A peine le temps de dire ouf, et c'est déjà le deuxième morceau qui commence "The River". Un morceau plus proche des origines blues, simple, tranquille, mais trituré ! L'histoire d'un chercheur d'or dont la soif n'a d'égal que son lot de galères quotidiennes. S'ensuit "Time Is Now", une intro au riff fracassant enchainé par un solo au grand concentré de talent. Le hit continu sur sa lancée avec des paroles pleines de vie et de besoin de profiter dès maintenant.

Puis vient le moment de "Dig In", le dernier morceau de cet EP. N'ayons pas peur des mots, c'est leurs "Dazed and Confused". Les influences Led Zeppelin 1 se font sentir à pleines narines. Le morceau commence tranquillement, les paroles entrelacées avec des riffs doux et pertinents. Jusqu’à l'explosion finale qui envoie un solo affolé sur des riffs Up Tempo. Allant se finir sur le fatidique Fade Out final.

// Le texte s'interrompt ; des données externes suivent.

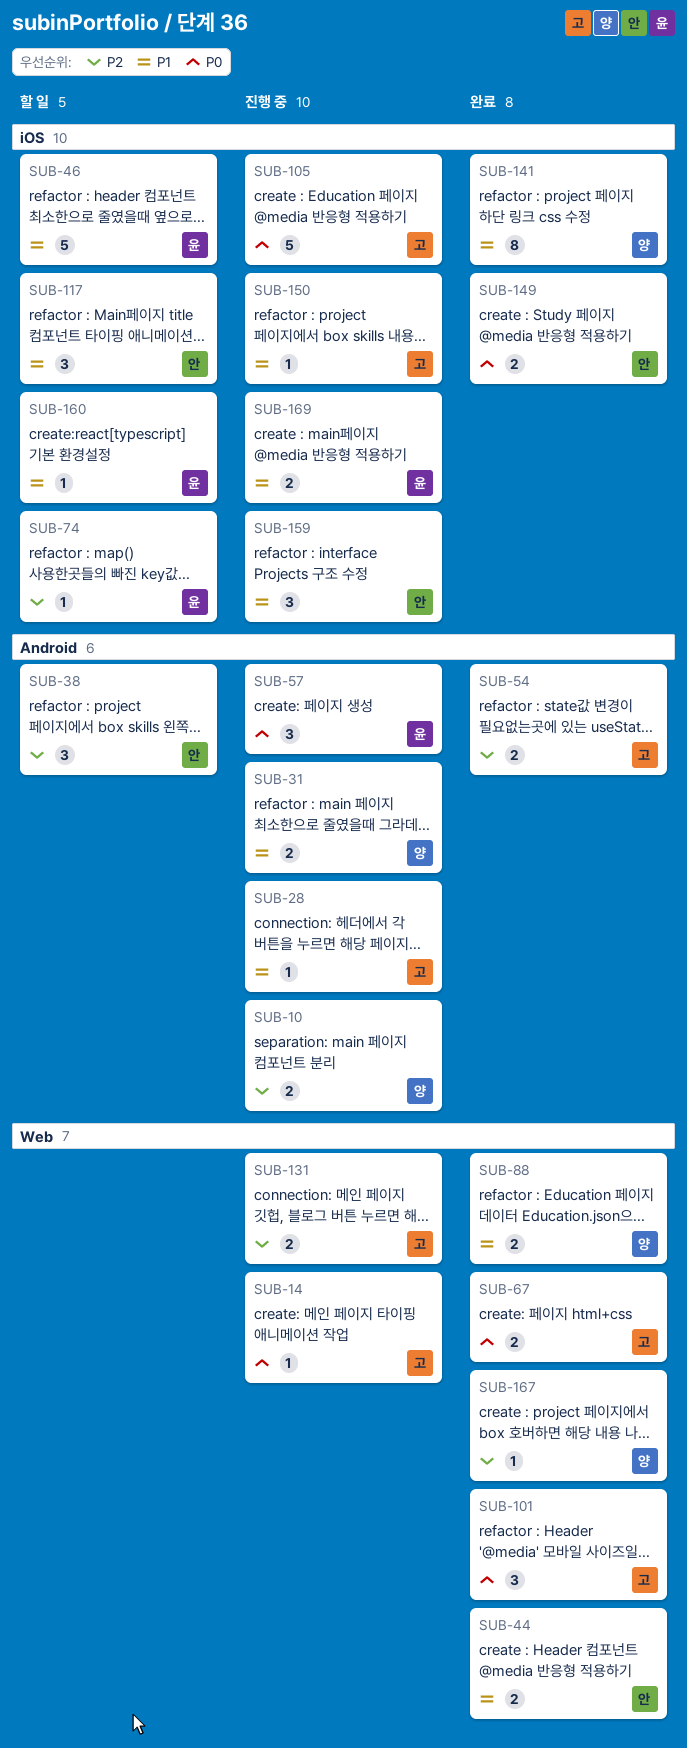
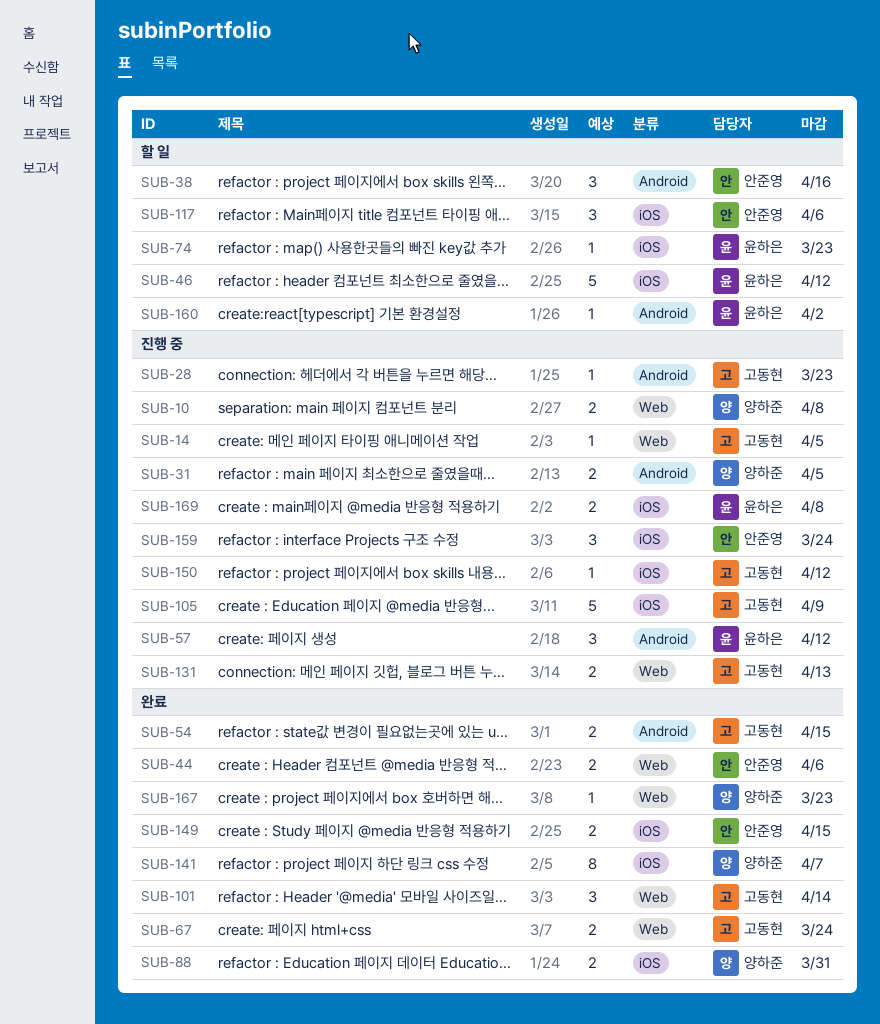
SUB-10, label: Android -> Web
SUB-88, label: Web -> iOS
SUB-160, label: iOS -> Android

Et il est là, le fameux : "Quoi, c'est finis ! 4 titres c'est vraiment trop court". J'en veux encore tout simplement. Malgré un premier morceau au mix un peu hasardeux, je conseil l'écoute avec un bon casque, certains jeux sur la stéréo et sur les solos sont savoureux. Et j'imagine déjà leur vinyle venir se ranger sur l'étagère "psychédélique" à côté de ceux de Jimi Hendrix, des Doors etc… Ce serait largement mérité.